Title : Evaluating the quality and readability of AI-generated ophthalmic surgery education: A four-model comparison
Abstract:
Background: Artificial intelligence (AI) tools, particularly large language models (LLMs), are increasingly utilised to provide health information, with patients seeking simplified explanations of surgical procedures. In ophthalmology, the readability and reliability of AI-generated content remain under-explored. This study evaluates the quality and readability of educational materials produced by four LLMs—ChatGPT-4 (OpenAI), Grok 3 (xAI), DeepSeek R1 (DeepSeek Inc.), and Gemini 2.5 Flash (Google)—for three common eye operations: cataract surgery, LASIK, and vitrectomy.

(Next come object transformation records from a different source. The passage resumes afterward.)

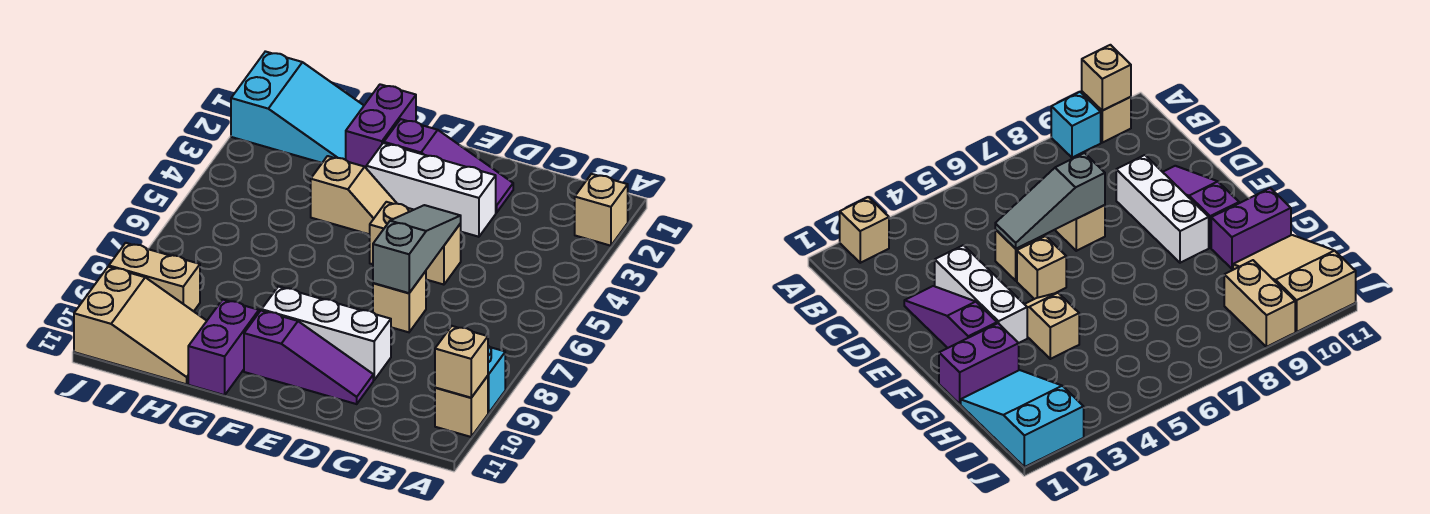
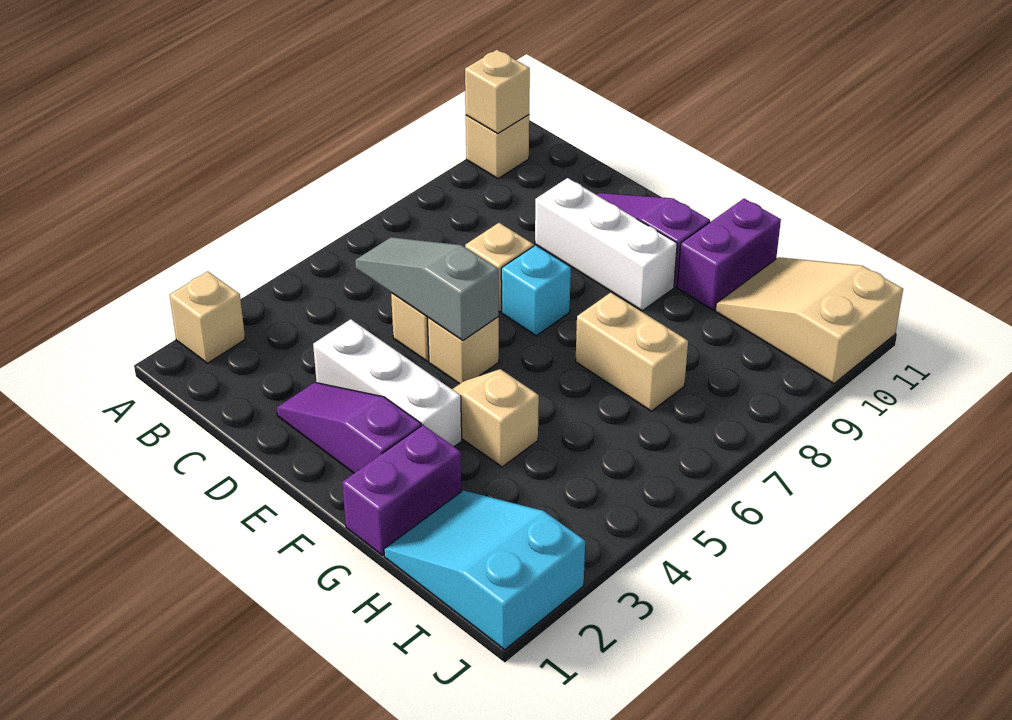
cyan brick A9 level 1 -> cyan brick E7 level 1
grey slope D5:D7 level 2 top 7 -> grey slope C5:E5 level 2 top E
tan brick I9:J9 level 1 -> tan brick G7:H7 level 1

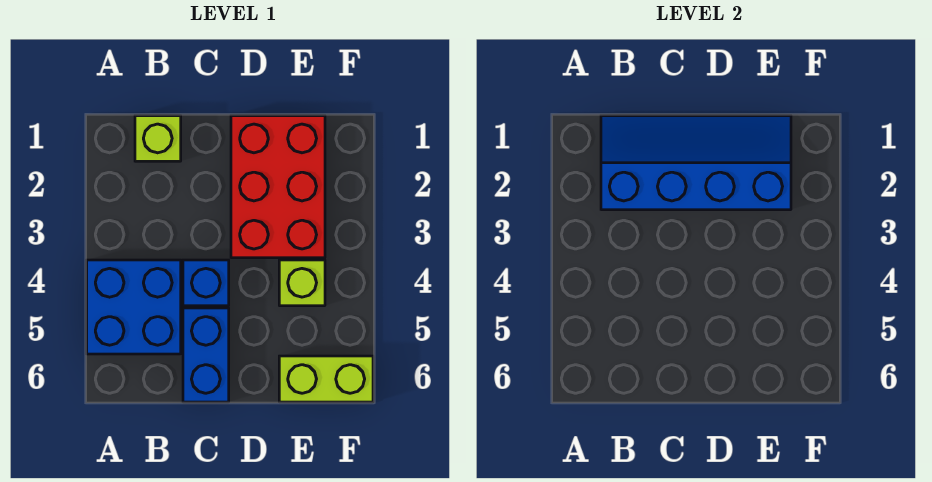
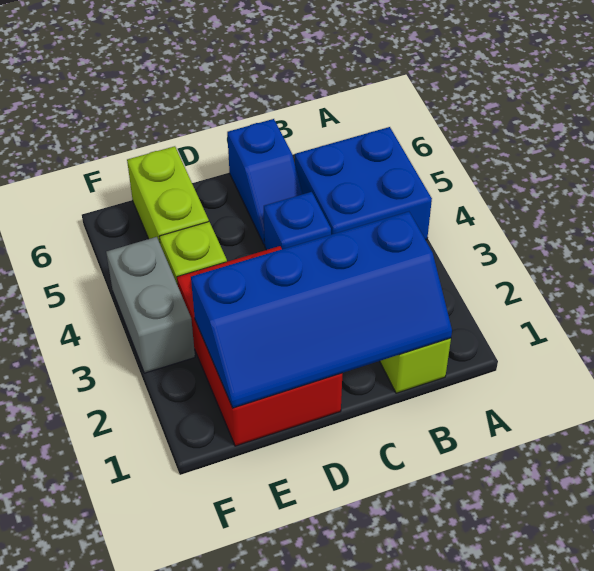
blue brick C5:C6 level 1 -> blue slope C5:C6 level 1 top 6
lime brick E6:F6 level 1 -> lime brick E5:E6 level 1
none -> grey brick F3:F4 level 1

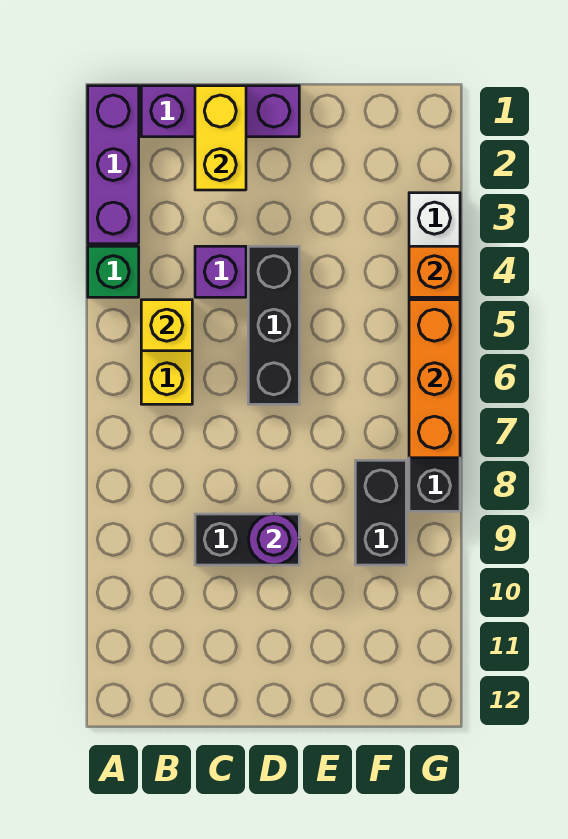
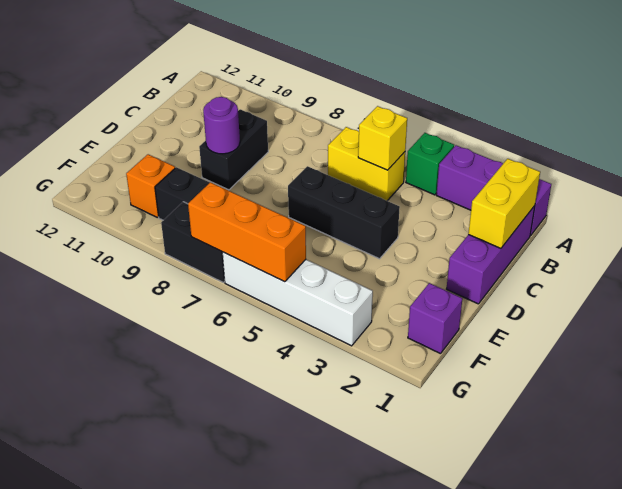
yellow brick C1:C2 level 2 -> yellow brick B1:C1 level 2
purple brick C4 level 1 -> purple brick F1 level 1
orange brick G4 level 2 -> orange brick F10 level 1

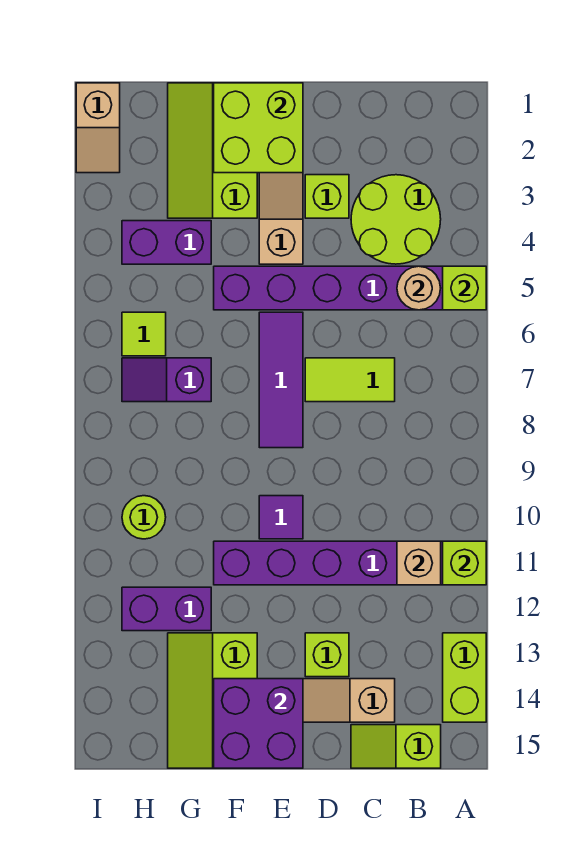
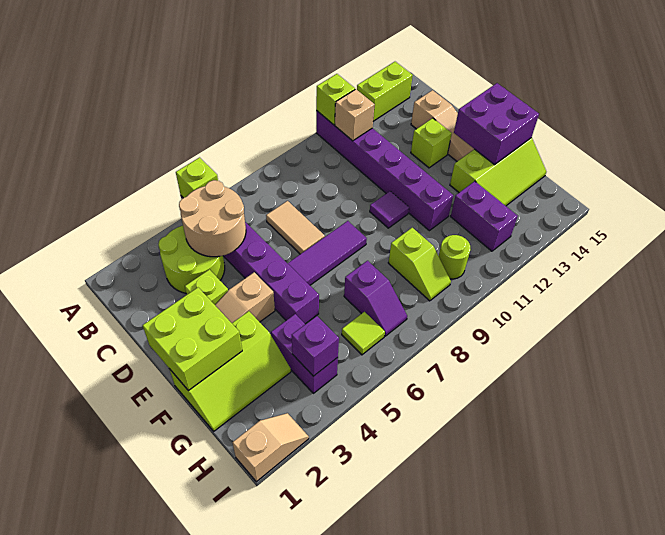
tan round brick B5 level 2 -> tan round brick B4:C5 level 2
lime slope B15:C15 level 1 top B -> lime slope G9:H9 level 1 top G
lime tile C7:D7 level 1 -> tan tile C7:D7 level 1
none -> purple brick H4 level 2

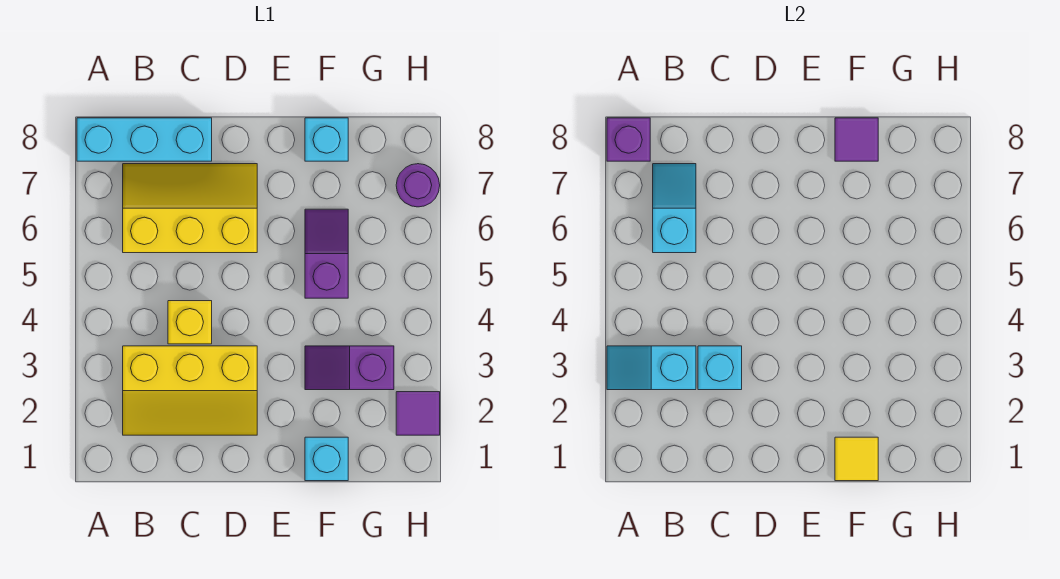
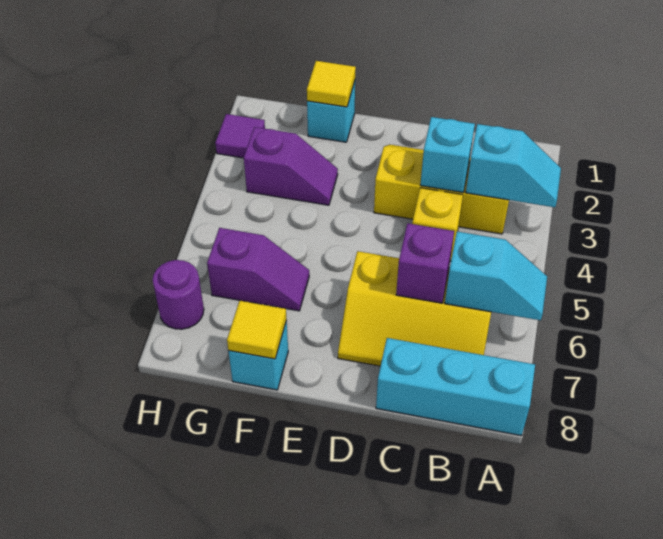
purple brick A8 level 2 -> purple brick C6 level 2
cyan slope B6:B7 level 2 top 6 -> cyan slope A6:B6 level 2 top B
purple slope F5:F6 level 1 top 5 -> purple slope F6:G6 level 1 top G
purple tile F8 level 2 -> yellow tile F8 level 2

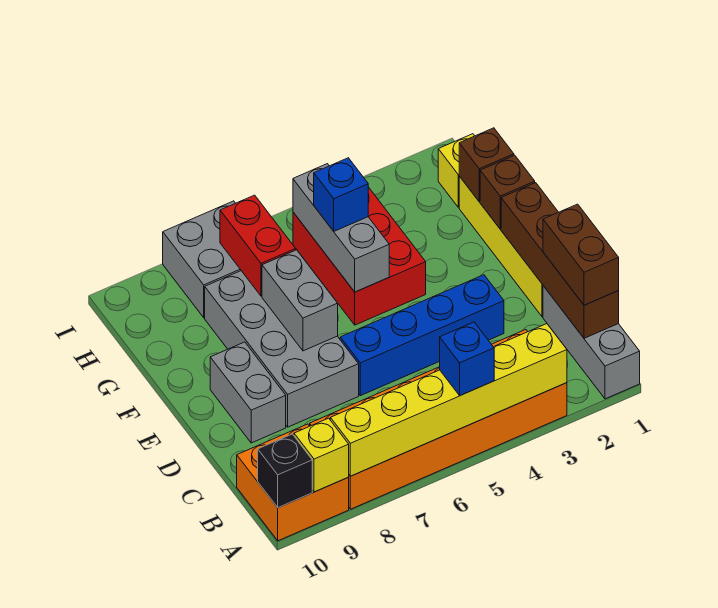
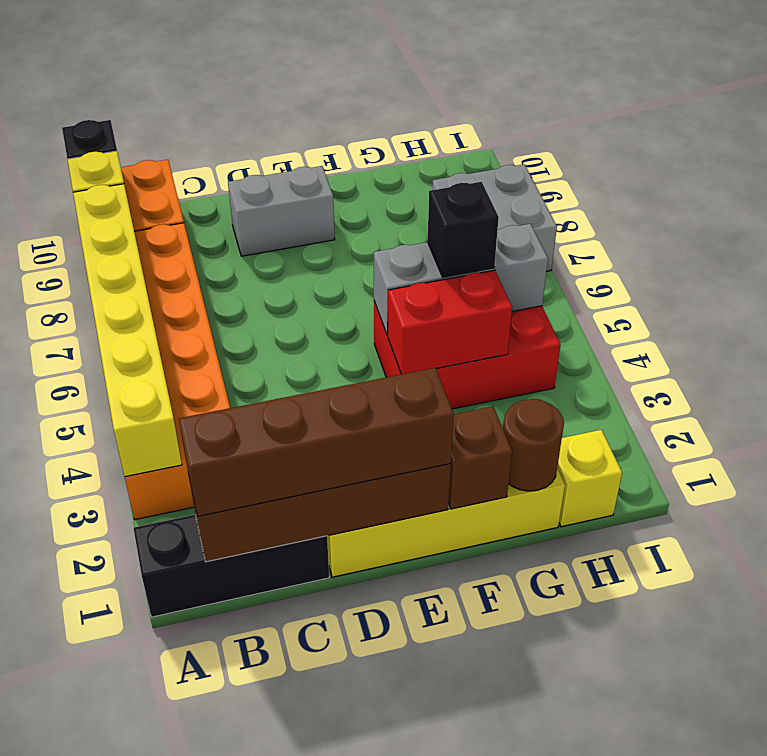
grey brick A1:C1 level 1 -> black brick A1:C1 level 1
blue brick A5 level 3 -> none
brown brick B1:C1 level 3 -> brown brick B1:E1 level 3
blue brick D3:D6 level 1 -> none
grey brick D7:G8 level 1 -> none
grey brick E7:F7 level 2 -> none
brown brick G1 level 2 -> brown round brick G1 level 2
blue brick G5 level 3 -> black brick G5 level 3
red brick G7:H7 level 2 -> red brick F4:G4 level 2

Methods: The four LLMs were queried with three patient-oriented prompts requesting simplified explanations of each procedure. Responses were assessed using the DISCERN instrument for quality and Flesch-Kincaid metrics for readability. Two independent reviewers scored each response. Results were analysed with descriptive statistics and visualised in RStudio.
Results: ChatGPT produced the most readable content, with Flesch-Kincaid Grade Levels of 5.0–6.5 and Reading Ease Scores of 68.5–77.7, suitable for secondary school reading levels. DeepSeek performed similarly, while Grok and Gemini generated more complex outputs, often at A-level or early university levels. Gemini’s “simplified” segments paradoxically had poorer readability scores. DISCERN scores were comparable across models (56–58.7), indicating moderate reliability. However, all models lacked source citations, undermining credibility and transparency.